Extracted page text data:
* * *
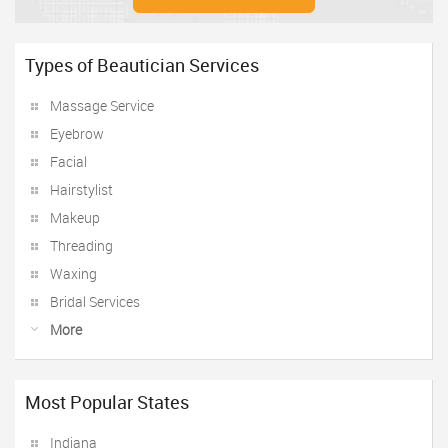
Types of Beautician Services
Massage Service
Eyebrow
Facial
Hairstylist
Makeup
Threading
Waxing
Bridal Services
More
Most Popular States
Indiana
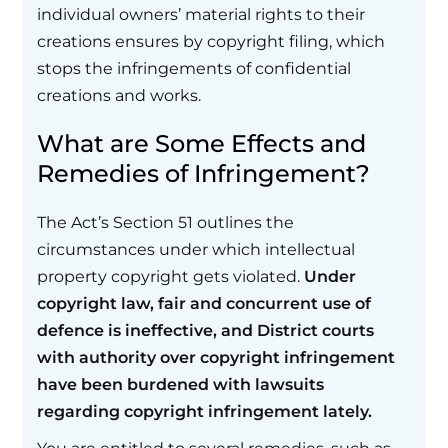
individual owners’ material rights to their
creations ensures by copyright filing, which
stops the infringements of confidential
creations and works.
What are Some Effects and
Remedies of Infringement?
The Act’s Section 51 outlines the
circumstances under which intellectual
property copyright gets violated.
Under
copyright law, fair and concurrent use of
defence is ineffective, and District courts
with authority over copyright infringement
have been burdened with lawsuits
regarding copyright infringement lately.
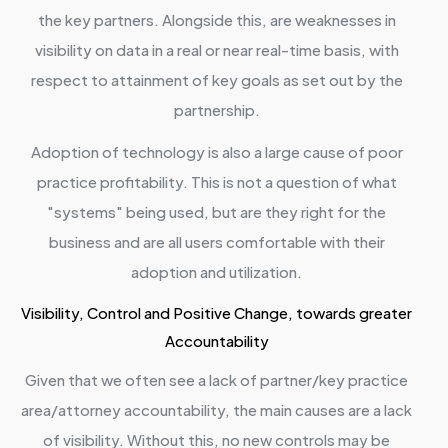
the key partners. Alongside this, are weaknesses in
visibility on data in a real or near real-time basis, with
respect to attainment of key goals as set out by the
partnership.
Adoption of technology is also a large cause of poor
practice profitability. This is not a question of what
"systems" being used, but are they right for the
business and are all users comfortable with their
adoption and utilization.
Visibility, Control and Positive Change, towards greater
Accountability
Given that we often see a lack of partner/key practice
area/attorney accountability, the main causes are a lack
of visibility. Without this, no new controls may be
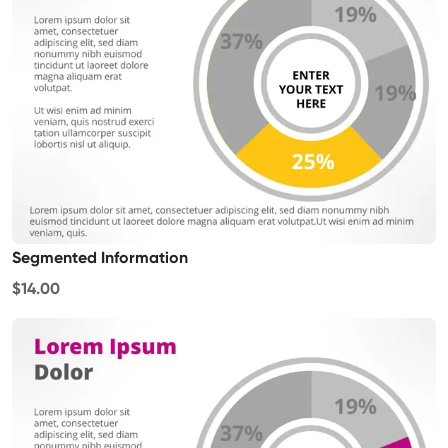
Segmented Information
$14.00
* * *
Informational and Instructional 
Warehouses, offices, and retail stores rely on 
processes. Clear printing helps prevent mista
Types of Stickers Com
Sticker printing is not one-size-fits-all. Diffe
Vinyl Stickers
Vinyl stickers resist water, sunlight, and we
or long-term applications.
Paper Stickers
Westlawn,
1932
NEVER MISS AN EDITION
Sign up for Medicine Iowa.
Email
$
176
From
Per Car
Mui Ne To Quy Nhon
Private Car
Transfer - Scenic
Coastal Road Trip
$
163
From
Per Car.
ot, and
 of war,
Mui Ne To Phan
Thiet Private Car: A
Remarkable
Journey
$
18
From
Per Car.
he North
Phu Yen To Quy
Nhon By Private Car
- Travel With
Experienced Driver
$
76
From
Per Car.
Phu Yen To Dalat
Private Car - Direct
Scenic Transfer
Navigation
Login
* * *
**AIM OF THE EXERCISE:** Taking the entries above, write out exactly each line from the one holding "processes. Clear printing helps prevent mista" to the one holding "NEVER MISS AN EDITION", both included, and stop there.

**SOLVED PROBLEM:**
processes. Clear printing helps prevent mista
Types of Stickers Com
Sticker printing is not one-size-fits-all. Diffe
Vinyl Stickers
Vinyl stickers resist water, sunlight, and we
or long-term applications.
Paper Stickers
Westlawn,
1932
NEVER MISS AN EDITION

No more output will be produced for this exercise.